カンタス分社化、顧客には「変化なし」-羽田は検討継続
(パース発:本誌 松本裕一) カンタス航空(QF)は7月1日付けで分社化する。赤字の国際線事業の立て直しをめざすもので、主に国際線のカンタス・インターナショナル、国内線のカンタス・ドメスティック、ジェットスター航空(JQ)、カンタス・フリークエント・フライヤーの4社に分社化。各社にCEOを置いて個別に事業を展開し、国際線事業は2014年までの黒字転換をめざす。
西オーストラリア州パースで開催中の旅行商談会「オーストラリア・ツーリズム・エクスチェンジ(ATE)2012」の会場で、QF取締役・マネージャー・インターナショナル・セールスのステファン・トンプソン氏は、分社化は「事業分野別に焦点を当てて取り組む」ことが目的であるとし、「あくまでコスト効率を改善するための内部的な変化」であると説明。グランドハンドリングやケータリングなど、国際線のコスト構成要素を把握し、効率化をはかる考えだ。

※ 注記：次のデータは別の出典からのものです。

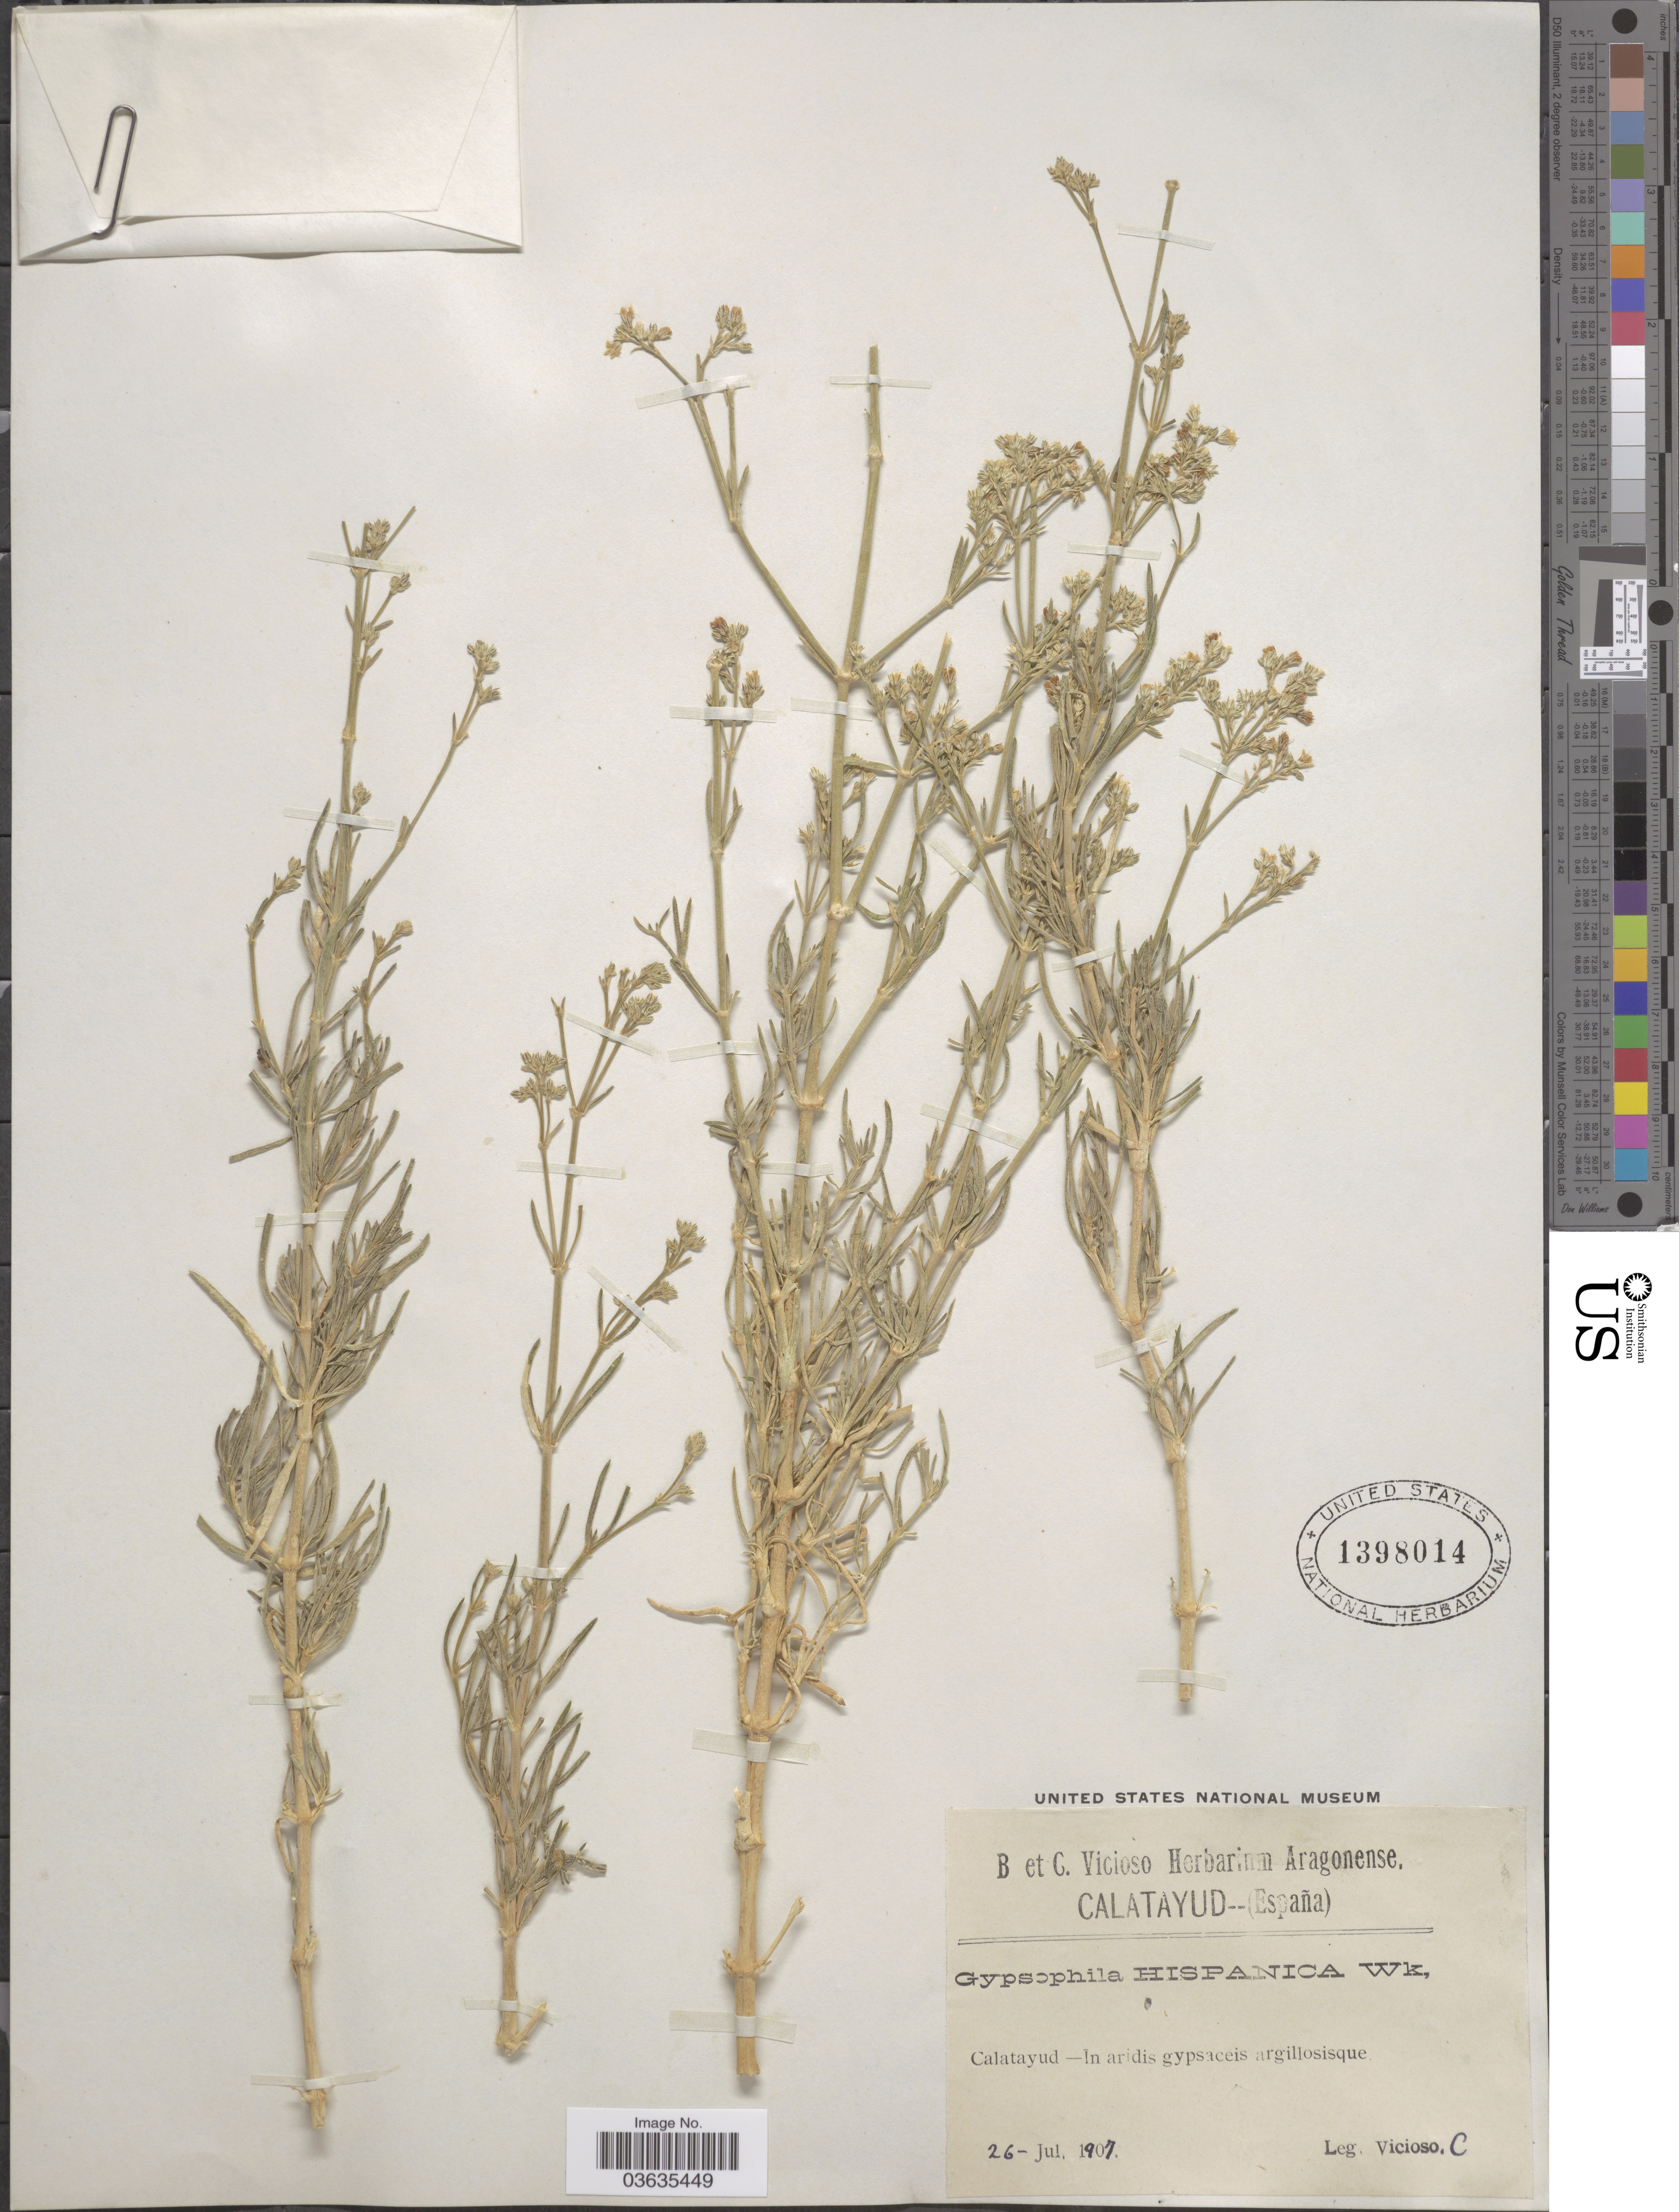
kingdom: Plantae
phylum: Tracheophyta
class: Magnoliopsida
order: Caryophyllales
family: Caryophyllaceae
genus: Gypsophila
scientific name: Gypsophila struthium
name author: Loefl.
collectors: C. Vicioso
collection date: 1907-07-26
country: Spain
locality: Calatayud.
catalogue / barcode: US 1398014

分社化の詳細な方法については今後数ヶ月をかけて策定していく方針だが、「消費者と旅行業界にとっては“カンタス”のまま、何も変わらない」と強調。営業や運航の面では現在のサービスの維持を重視しているという。
ただし、国際線路線網の再編の可能性については、「すでにパース線運休など複数の困難な決断をしてきているが、今後も様々な可能性を探り、運休や減便など同様の判断をすることはあり得る」とし、「それこそが、我々が黒字転換するための道だ」と言及した。
QFでは、国内線は好調で利益を上げているものの、国際線事業は燃油価格の高騰や競争激化など事業環境の変化により赤字が続いている。欧州路線は経済危機が課題となっているほか、北アジアでは中国系航空会社が相次いでオーストラリア路線を強化していることで競争が激化。また、オーストラリアとニュージーランドを結ぶトランスタスマン路線も同様に激しい競争にさらされているという。一方、「日本、北米、南米、南アフリカ路線は好調」で、日本では「さらに良い結果を得るために日本のチームとともに積極的に活動を続ける」考えだ。
なお、羽田への就航の可能性については、「羽田はとても魅力的な空港だが、成田線からの切り替えではなく、あくまで路線を追加するよう求められており、我々には現時点でそうするための機材がない」とコメント。ただし、「今後も注意深く検討していきたい」という。